Wednesday, June 19, 2019

Silo closures anger SA farmers

Nick G.               20 June 2019


Canadian grain monopoly Viterra continues to make life difficult for working farmers in regional South Australia.

We have previously reported on the anger caused by its decision to discontinue using rail to move grain on Eyre Peninsula (see here ).

Now farmers in South Australia's mid-north are threatening to boycott Viterra after the bulk-handling company closed 16 grain silos and bunkers.

In a cynical explanation for the closures, a Viterra spokesperson said “To best meet the changing needs of growers, Viterra's investment is focused on its larger sites where it can provide the highest level of service to growers".

However, growers and their communities say it has nothing to do with their needs and everything to do with the needs of the big overseas-owned corporation.

When I asked one small-business owner in Orroroo’s main street what she thought of the closure of the town’s silos, she left no room for argument.

“It stinks,” she said, adding that it was just the same as when the banks  had closed up and left the town.

Following Viterra’s announcement, about 20 farmers in the Robertstown district held an impromptu protest outside that town’s silos see above).

They said it was not just the extra hours that would have to be put in to move grain to silos further away, but that grain testing and use of the weigh bridge would no longer be available.

The Robertstown silo closure means farmers will have to go to Eudunda or Roseworthy, a four-hour turnaround. It would cost farmers an extra $10 per tonne of grain freight, or $25,000 per year.
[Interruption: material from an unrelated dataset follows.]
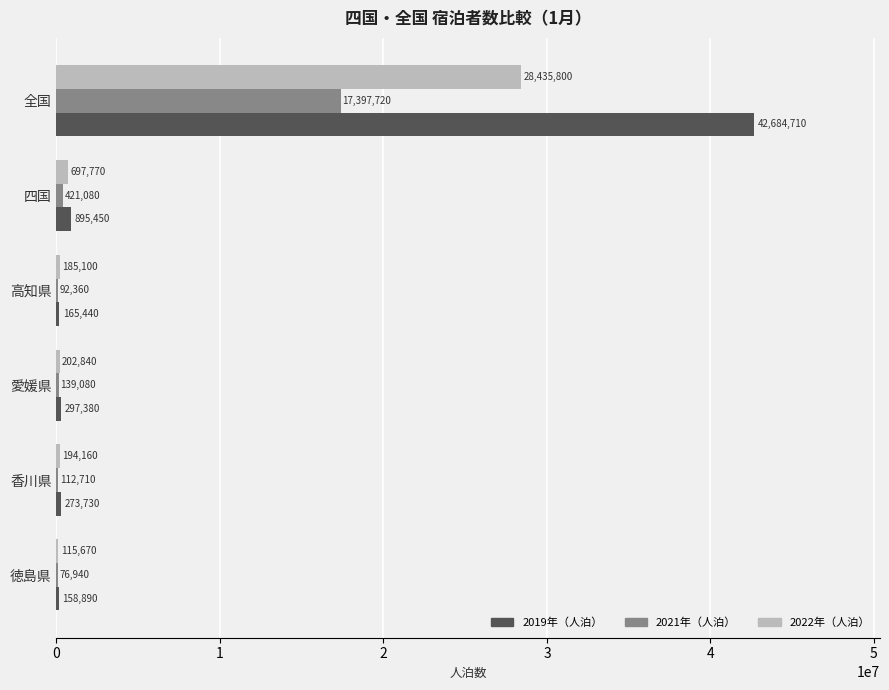

What are all the series names shown in the legend?

2019年（人泊）, 2021年（人泊）, 2022年（人泊）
Farmers will have to pay for extra on-farm storage and suffer crop damage because lack of storage means they can’t reap.

"Most of us had little or no income last year so another cost such as this at a time when we're struggling to stay afloat — it really hurts," said one farmer.

Across the mid-north communities there is concern about extra freight trucks on the deteriorating regional road network. “It will be Viterra’s responsibility if someone is killed on the roads because of this”, said a farmer.  Others said it would add to mental health problems – it was a kick in the guts when farmers are already down because of prolonged drought.  Some have only had a quarter of their average annual rainfall.

Communities want the closed silos handed over to them to run through their local governments.

And they are contemplating a boycott of Viterra, noting that several other grain companies operate in the mid-north, and that the extra distance to bypass Viterra silos would be worth it.

"Let's boycott them, let's make them hurt, we don't have to sell them our grain, we can sell to the other buyers," said a farmer from Robertstown.

Regional Australians are not well-served by the big corporations that dominate the Australian economy.

The potential to build unity around a demand for independence from foreign monopoly dictate certainly exists.